Задания к выполнению:
a) Когда, согласно отрывку воспоминаний о Лермонтове, Лопухин уезжал обратно в Москву?
b) Продолжите, пожалуйста, отрывок воспоминаний о Лермонтове, начав сразу после его последней фразы.

Фрагмент документа:
Лермонтов: воспоминания, письма, дневники
Шрифт:
Тревожное раздумье более всего озабочивало тетеньку: это нововведение казалось ей первым насильственным вторжением внешнего мира в свято охраняемый быт семейный. Если Фамусов кряхтел от одной «комиссии», то у Мар[ьи] Вас[ильевны] было их на руках две, и уже стояла на степени кандидатки третья, подрастающая и воспитывающаяся в пансионе упомянутая сиротка. Проведал ли об ее черных думах Михаил Юрьевич или по чутью догадался, что у нас дойти письму в собственные руки барышни так же трудно, как мальчику вскинуть свой мячик до луны?
В первых числах января Л[опухин] уезжал обратно в Москву. В самый день его отъезда, как раз на почине рокового учреждения, не ранее 10-ти часов вечера, зазвенел колокольчик. В те времена он не мог так поздно возвещать посетителей, а разве курьера к одному из дядей, да разве Лермонтова, что-то запавшего в последние дни, — после проводов родственника, он
Зовут и нас! — Уж не предложение ли? Мне? Тебе? — Вот правду сказывают: Бог сиротам опекун!..

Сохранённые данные

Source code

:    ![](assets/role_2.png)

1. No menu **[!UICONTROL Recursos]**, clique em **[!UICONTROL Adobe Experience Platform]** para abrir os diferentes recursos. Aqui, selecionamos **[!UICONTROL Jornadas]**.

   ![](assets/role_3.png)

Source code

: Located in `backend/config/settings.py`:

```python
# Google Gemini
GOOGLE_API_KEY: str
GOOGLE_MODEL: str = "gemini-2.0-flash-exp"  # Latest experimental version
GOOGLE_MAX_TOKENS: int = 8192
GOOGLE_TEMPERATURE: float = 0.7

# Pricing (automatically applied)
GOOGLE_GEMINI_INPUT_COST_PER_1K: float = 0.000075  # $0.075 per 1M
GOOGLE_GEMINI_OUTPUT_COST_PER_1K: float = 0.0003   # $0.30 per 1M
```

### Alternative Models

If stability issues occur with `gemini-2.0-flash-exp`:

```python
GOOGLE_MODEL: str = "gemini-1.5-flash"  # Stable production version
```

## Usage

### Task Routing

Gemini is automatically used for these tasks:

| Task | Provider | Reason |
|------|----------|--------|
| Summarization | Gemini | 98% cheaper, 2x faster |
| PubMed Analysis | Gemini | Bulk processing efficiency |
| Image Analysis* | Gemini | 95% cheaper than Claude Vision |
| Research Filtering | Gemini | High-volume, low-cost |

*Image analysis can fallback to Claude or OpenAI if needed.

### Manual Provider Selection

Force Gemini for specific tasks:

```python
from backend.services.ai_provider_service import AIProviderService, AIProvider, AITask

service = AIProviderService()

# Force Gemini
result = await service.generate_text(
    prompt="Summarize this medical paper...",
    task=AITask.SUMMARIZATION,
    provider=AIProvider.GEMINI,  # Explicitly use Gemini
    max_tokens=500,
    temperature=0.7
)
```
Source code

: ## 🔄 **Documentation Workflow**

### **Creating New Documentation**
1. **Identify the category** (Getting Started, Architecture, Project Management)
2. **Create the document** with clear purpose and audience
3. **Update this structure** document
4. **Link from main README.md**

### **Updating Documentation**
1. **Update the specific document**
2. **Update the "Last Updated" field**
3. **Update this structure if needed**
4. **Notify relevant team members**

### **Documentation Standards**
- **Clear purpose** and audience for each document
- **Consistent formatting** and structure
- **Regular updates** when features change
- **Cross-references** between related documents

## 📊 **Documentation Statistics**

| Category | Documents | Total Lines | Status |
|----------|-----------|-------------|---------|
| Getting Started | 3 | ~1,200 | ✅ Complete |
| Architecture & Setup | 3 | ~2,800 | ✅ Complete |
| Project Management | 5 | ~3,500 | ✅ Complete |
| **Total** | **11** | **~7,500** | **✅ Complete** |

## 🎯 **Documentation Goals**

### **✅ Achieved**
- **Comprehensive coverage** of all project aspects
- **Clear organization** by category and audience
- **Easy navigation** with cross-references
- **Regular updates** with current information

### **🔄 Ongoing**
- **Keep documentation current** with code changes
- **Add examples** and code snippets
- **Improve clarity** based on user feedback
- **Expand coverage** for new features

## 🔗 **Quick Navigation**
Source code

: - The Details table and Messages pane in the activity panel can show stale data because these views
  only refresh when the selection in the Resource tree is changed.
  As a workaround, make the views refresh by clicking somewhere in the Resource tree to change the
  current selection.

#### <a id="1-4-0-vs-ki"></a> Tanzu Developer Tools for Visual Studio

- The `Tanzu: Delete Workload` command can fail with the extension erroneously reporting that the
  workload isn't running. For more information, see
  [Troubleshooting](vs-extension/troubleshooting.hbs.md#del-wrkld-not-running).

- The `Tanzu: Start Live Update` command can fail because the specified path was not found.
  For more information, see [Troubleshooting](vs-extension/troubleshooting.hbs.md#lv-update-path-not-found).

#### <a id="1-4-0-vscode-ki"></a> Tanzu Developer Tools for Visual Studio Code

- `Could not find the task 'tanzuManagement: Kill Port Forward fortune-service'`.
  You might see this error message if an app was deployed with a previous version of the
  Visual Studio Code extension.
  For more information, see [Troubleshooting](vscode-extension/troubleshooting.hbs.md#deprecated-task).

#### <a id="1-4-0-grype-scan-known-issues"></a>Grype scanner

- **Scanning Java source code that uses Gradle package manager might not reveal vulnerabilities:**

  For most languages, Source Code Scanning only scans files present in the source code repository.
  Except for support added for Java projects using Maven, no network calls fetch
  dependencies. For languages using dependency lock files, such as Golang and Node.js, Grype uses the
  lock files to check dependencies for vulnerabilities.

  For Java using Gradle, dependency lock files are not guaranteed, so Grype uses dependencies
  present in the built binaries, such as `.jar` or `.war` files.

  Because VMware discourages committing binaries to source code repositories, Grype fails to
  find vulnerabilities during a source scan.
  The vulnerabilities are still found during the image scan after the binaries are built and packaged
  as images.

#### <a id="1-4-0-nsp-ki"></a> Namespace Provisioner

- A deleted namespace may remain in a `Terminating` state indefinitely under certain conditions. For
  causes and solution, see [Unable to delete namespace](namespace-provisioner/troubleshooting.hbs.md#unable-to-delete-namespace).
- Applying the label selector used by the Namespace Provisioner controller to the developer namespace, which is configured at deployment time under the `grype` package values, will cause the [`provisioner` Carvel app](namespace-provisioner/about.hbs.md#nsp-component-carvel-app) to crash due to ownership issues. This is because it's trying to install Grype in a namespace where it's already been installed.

Ответы по порядку:
a) В первых числах января.

b)
Мы вошли. На деловом столе дяди лежал мелко исписанный большой почтовый лист бумаги.
Екатерине Александровне подали письмо и конверт, адресованный на ее имя.
— Покорно благодарю! — вымолвила тетенька далеко не умильно и не ласково. — Вот что навлекает на нас ваша ветреность, ваше кокетство!.. Я ли не старалась?.. Вот плоды!!! Стой и ты тут, слушай! И ты туда же пойдешь, — обратилась она ко мне. — Извольте читать и сказать обе, кем и про кого это написано?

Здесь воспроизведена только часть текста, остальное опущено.